Fender Layangkan Somasi ke Yamaha Terkait Desain Stratocaster

Logo Fender dan Yamaha yang kini tengah berseteru soal hak cipta desain gitar.
Logo Fender dan Yamaha yang kini tengah berseteru soal hak cipta desain gitar.
Fender resmi mengirimkan surat somasi (cease-and-desist) kepada Yamaha terkait penggunaan tiruan bentuk bodi gitar ikonik Stratocaster di pasar Uni Eropa.

Raksasa alat musik Fender bikin heboh industri musik internasional setelah resmi melayangkan surat somasi atau cease-and-desist kepada Yamaha. Langkah tegas ini diambil Fender untuk menertibkan tiruan bentuk bodi gitar legendaris mereka, Stratocaster, yang beredar di pasar Uni Eropa. Yamaha kini menyusul deretan merek besar lain seperti PRS, LSL, dan Harley Benton yang sudah lebih dulu menerima surat serupa.

Pihak Yamaha sendiri telah memberikan konfirmasi resmi kepada Reuters terkait penerimaan surat teguran hukum tersebut. Kendati demikian, mereka masih enggan membeberkan model gitar mana saja yang dipermasalahkan oleh Fender. Saat ini, pabrikan asal Jepang itu menyatakan tengah mempertimbangkan matang-matang langkah hukum apa yang akan diambil selanjutnya.

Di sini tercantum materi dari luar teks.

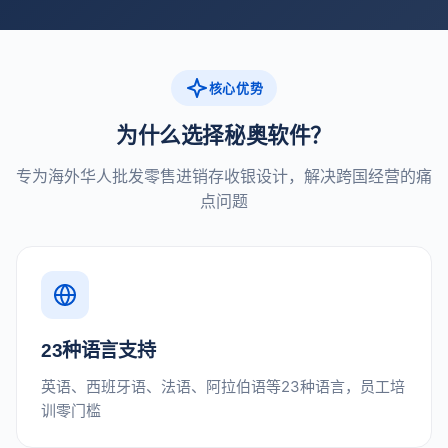
核心优势
为什么选择秘奥软件？
专为海外华人批发零售进销存收银设计，解决跨国经营的痛
点问题
23种语言支持
英语、西班牙语、法语、阿拉伯语等23种语言，员工培
训零门槛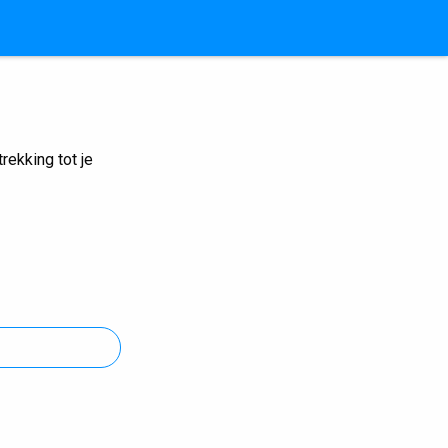
ekking tot je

Langkah agresif Fender ini langsung memicu reaksi keras dan penolakan dari komunitas pencinta gitar di seluruh dunia. Sontak, CEO Fender Bud Cole langsung menggelar pertemuan dengan para dealer dan menegaskan bahwa pihaknya tidak sedang menggugat siapa pun. Namun, pernyataan itu gagal meredam kontroversi karena publik menilai surat tersebut tetap mengandung ancaman hukum yang nyata.

Buntut dari perseteruan ini, distributor musik raksasa Thomann justru berbalik menggugat Fender demi melindungi sub-brand mereka, Harley Benton. Thomann mengaku pasang badan untuk mewakili produsen-produsen gitar kecil yang tidak memiliki biaya untuk bertarung di pengadilan. Mereka menuntut status hak cipta bodi Stratocaster diuji kembali secara mendalam di meja hijau.

Hingga kini, publik masih berspekulasi apakah seri gitar andalan Yamaha Pacifica ikut menjadi target dari somasi Fender ini. Mengingat ukuran perusahaan Yamaha yang jauh lebih besar daripada Fender, banyak pihak memprediksi Yamaha tidak akan tinggal diam. Mereka diprediksi bakal mengabaikan gertakan tersebut atau bahkan meluncurkan gugatan balik seperti yang dilakukan Thomann.